El ambiente interno es cada vez más tenso. El veterano Bobby Portis no dudó en describir la situación con crudeza tras una dura derrota: “Por eso somos malos: actuamos como si todo estuviera bien y no tenemos ninguna urgencia. Acabamos de perder por 45 puntos. El lenguaje corporal de todos es terrible. Nadie escucha a los entrenadores”.
La figura del entrenador, Doc Rivers, también está en el foco. Lejos de calmar la situación, su gestión parece estar contribuyendo a aumentar la tensión.
Según diversas informaciones, Rivers reprendió a sus jugadores en una reunión reciente, instándoles a “mirar su currículum”. Un discurso que, según se ha desvelado, incluyó un mensaje contundente: “He llevado a equipos a playoffs y al campeonato cuando no se esperaba. Pensaba que este era uno de ellos. O estás con nosotros o contra nosotros. Si no jugáis duro, no vais a jugar. Sé todo lo que pasa en este vestuario”.

Un historial que pesa
Sin embargo, el técnico no mencionó que varios de esos equipos que dirigió desperdiciaron ventajas de 3-1 en eliminatorias de playoffs, siendo el único entrenador en la historia de la NBA en perder múltiples series con ese marcador, hasta en tres ocasiones.
Rivers también había asegurado semanas atrás que Antetokounmpo no había manifestado su deseo de abandonar la franquicia.
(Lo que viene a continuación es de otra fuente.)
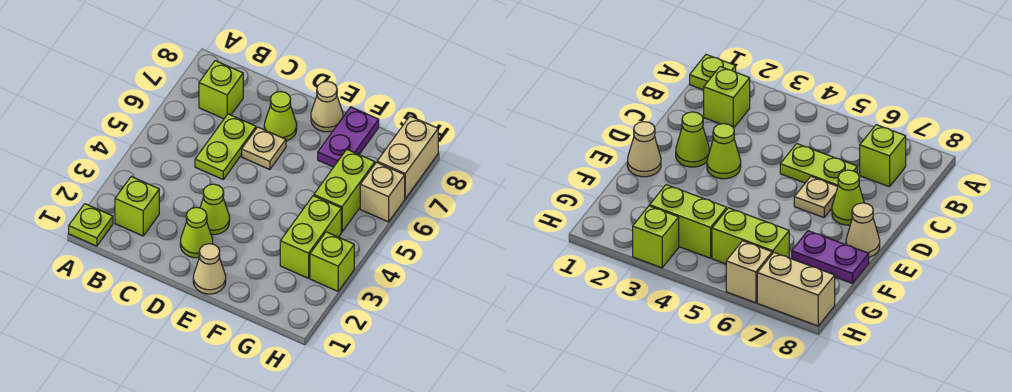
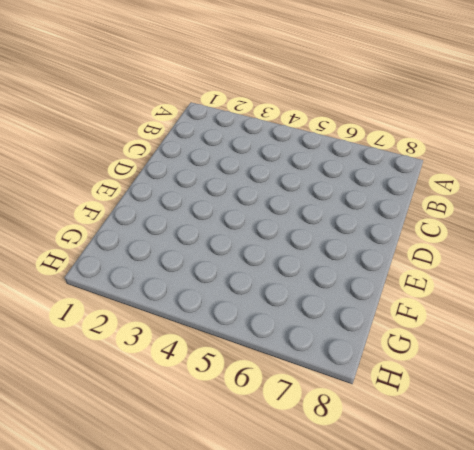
none -> lime plate A1 level 1
none -> lime brick B2 level 1
none -> lime brick B7 level 1

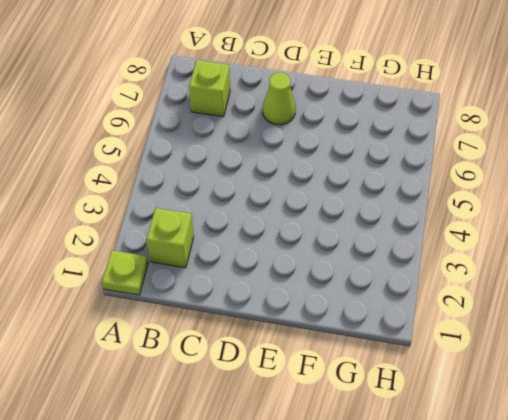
none -> lime plate C5:C6 level 1
none -> lime cone D2 level 1
none -> lime cone D3 level 1

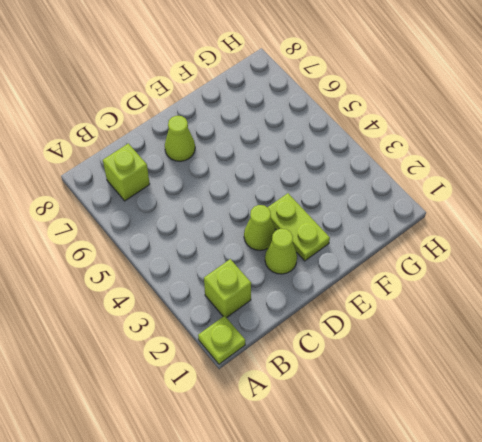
lime plate E2:E3 level 1 -> lime plate C5:C6 level 1
none -> tan plate D6 level 1
none -> tan cone E1 level 1
none -> tan cone E8 level 1

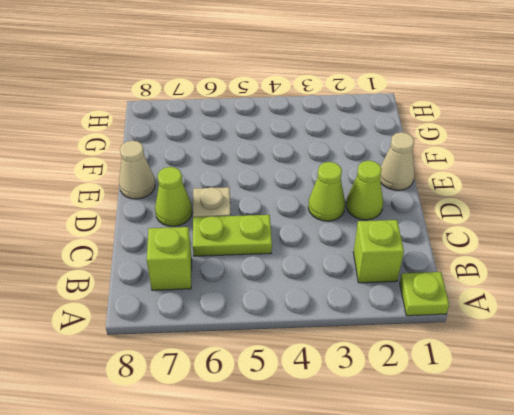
none -> purple plate F7:F8 level 1
none -> lime brick G3:G4 level 1
none -> lime brick G5:G6 level 1

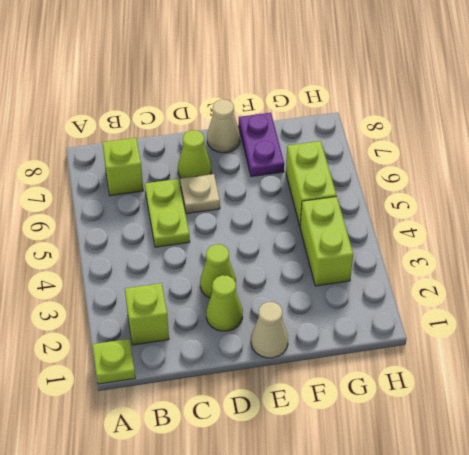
none -> lime brick H3 level 1
none -> tan brick H6 level 1
none -> tan brick H7:H8 level 1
No obstante, el propio jugador confirmó recientemente que los rumores sobre su intención de ser traspasado a los New York Knicks el pasado verano eran ciertos.
Con todos estos elementos sobre la mesa, el panorama en Milwaukee es sombrío. La relación entre jugador y franquicia parece rota, y todo indica que Antetokounmpo, dos veces MVP y MVP de las Finales, podría haber disputado ya su último partido con la camiseta de los Bucks.